XAU Chart Daily – The Upside Momentum Has Exploded Since August
Central-Bank Buying Anchors the Long-Term Uptrend
Beyond short-term fluctuations, central-bank accumulation remains a powerful tailwind. China has steadily raised its gold reserves to 8.5% of total holdings, still well below the global average of ~20%, leaving room for further stockpiling.
Ongoing geopolitical risks, slowing global growth, and divergent monetary policies—with the Fed easing while the ECB holds steady—continue to underpin structural demand for gold. Analysts also point to a softer U.S. dollar outlook as another supportive factor for bullion’s climb.

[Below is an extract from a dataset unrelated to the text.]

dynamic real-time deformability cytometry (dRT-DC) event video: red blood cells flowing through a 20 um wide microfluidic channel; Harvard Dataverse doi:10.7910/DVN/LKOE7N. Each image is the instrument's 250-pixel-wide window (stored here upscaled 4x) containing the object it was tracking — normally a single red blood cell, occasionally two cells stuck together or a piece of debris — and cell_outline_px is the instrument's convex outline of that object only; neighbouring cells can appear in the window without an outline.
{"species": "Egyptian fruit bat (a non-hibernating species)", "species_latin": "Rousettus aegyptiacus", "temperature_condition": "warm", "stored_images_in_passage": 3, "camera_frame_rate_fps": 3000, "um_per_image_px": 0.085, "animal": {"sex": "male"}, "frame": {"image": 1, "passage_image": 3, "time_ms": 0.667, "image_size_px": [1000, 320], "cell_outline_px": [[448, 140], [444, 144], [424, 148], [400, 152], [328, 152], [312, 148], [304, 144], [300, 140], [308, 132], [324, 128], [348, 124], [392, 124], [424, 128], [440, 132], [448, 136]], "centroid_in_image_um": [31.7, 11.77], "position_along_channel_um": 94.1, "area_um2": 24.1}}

Looking Ahead: Key Data on Deck
This week’s economic calendar is loaded with central bank updates, labor market data, and inflation signals. Markets will likely remain sensitive to any surprises in wage growth or employment figures, which could sway expectations for future rate moves and set the tone for October trading.
Wednesday
- RBNZ & NBP Policy Announcements: Investors will watch for any policy shifts or guidance on inflation and growth.
- FOMC Minutes (September): Expected to shed light on the Fed’s tone regarding future rate decisions.
Thursday
- ECB Minutes (September): Insights into the central bank’s stance on inflation risks and monetary tightening.
- US Weekly Jobless Claims: (TBC) A key gauge of labor market strength ahead of Friday’s payrolls report.
Friday
Average Hourly Earnings (m/m):
- Forecast: 0.3% | Previous: 0.3% – Markets will assess wage growth’s impact on inflation expectations.
US Non-Farm Employment Change:
- Forecast: 52K | Previous: 22K – A critical indicator of labor market momentum.
US Unemployment Rate: Tentative release – closely watched for signs of labor market cooling or resilience.
- US University of Michigan Consumer Sentiment (Prelim, October): A barometer for household confidence and inflation expectations.
Conclusion: Despite recent volatility, gold’s structural drivers remain intact: robust central-bank purchases, safe-haven inflows, and a weaker dollar backdrop all reinforce the case for a gradual push toward the $4,000 mark.